### [What you should do]
Each entry that follows is to be retyped exactly. Pictures do not belong in the copy.

-------- Data extract --------

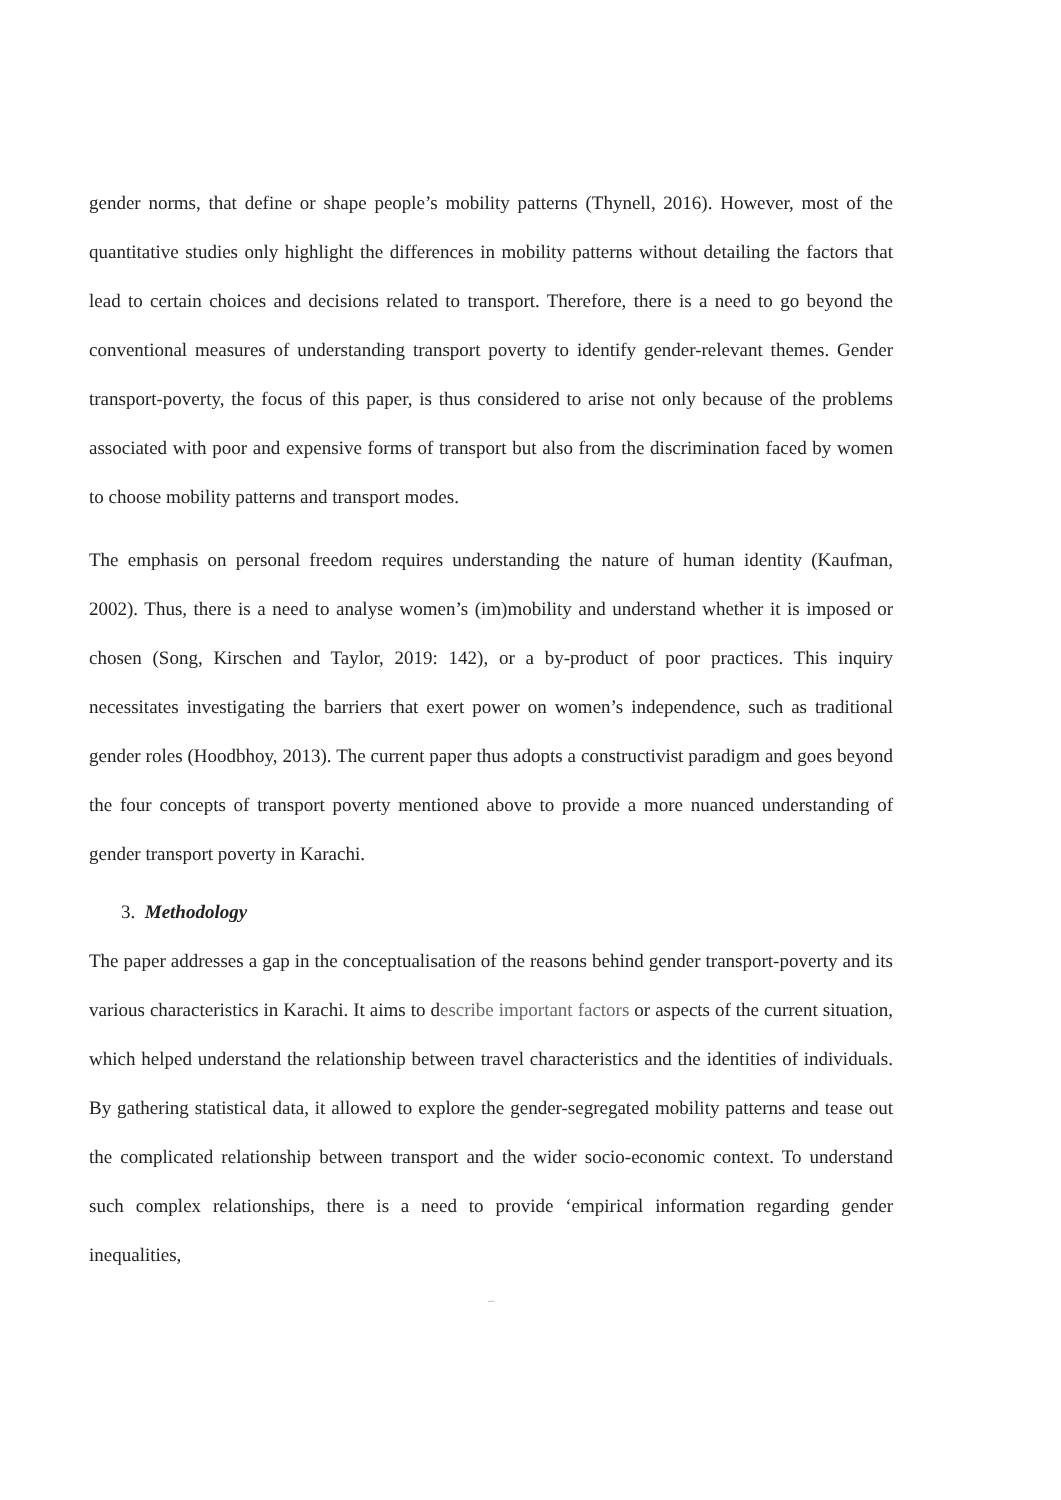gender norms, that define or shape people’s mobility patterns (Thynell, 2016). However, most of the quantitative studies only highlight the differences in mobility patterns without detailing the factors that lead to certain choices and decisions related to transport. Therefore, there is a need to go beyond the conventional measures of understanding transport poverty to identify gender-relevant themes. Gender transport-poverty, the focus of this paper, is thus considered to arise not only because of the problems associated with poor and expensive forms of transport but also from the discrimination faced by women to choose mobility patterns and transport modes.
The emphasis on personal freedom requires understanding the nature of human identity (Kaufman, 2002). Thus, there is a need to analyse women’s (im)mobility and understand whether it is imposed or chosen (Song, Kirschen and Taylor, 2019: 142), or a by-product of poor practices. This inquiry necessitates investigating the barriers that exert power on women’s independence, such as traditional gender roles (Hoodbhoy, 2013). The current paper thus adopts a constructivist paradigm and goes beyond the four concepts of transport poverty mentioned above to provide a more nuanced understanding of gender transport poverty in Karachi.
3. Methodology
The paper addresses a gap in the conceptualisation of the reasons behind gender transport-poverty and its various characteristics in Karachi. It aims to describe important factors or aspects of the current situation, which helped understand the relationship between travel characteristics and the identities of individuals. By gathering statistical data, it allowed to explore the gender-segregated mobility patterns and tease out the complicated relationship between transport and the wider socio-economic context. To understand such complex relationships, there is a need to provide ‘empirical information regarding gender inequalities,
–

--------

### [Written reply]
gender norms, that define or shape people’s mobility patterns (Thynell, 2016). However, most of the quantitative studies only highlight the differences in mobility patterns without detailing the factors that lead to certain choices and decisions related to transport. Therefore, there is a need to go beyond the conventional measures of understanding transport poverty to identify gender-relevant themes. Gender transport-poverty, the focus of this paper, is thus considered to arise not only because of the problems associated with poor and expensive forms of transport but also from the discrimination faced by women to choose mobility patterns and transport modes.
The emphasis on personal freedom requires understanding the nature of human identity (Kaufman, 2002). Thus, there is a need to analyse women’s (im)mobility and understand whether it is imposed or chosen (Song, Kirschen and Taylor, 2019: 142), or a by-product of poor practices. This inquiry necessitates investigating the barriers that exert power on women’s independence, such as traditional gender roles (Hoodbhoy, 2013). The current paper thus adopts a constructivist paradigm and goes beyond the four concepts of transport poverty mentioned above to provide a more nuanced understanding of gender transport poverty in Karachi.
3. Methodology
The paper addresses a gap in the conceptualisation of the reasons behind gender transport-poverty and its various characteristics in Karachi. It aims to describe important factors or aspects of the current situation, which helped understand the relationship between travel characteristics and the identities of individuals. By gathering statistical data, it allowed to explore the gender-segregated mobility patterns and tease out the complicated relationship between transport and the wider socio-economic context. To understand such complex relationships, there is a need to provide ‘empirical information regarding gender inequalities,
–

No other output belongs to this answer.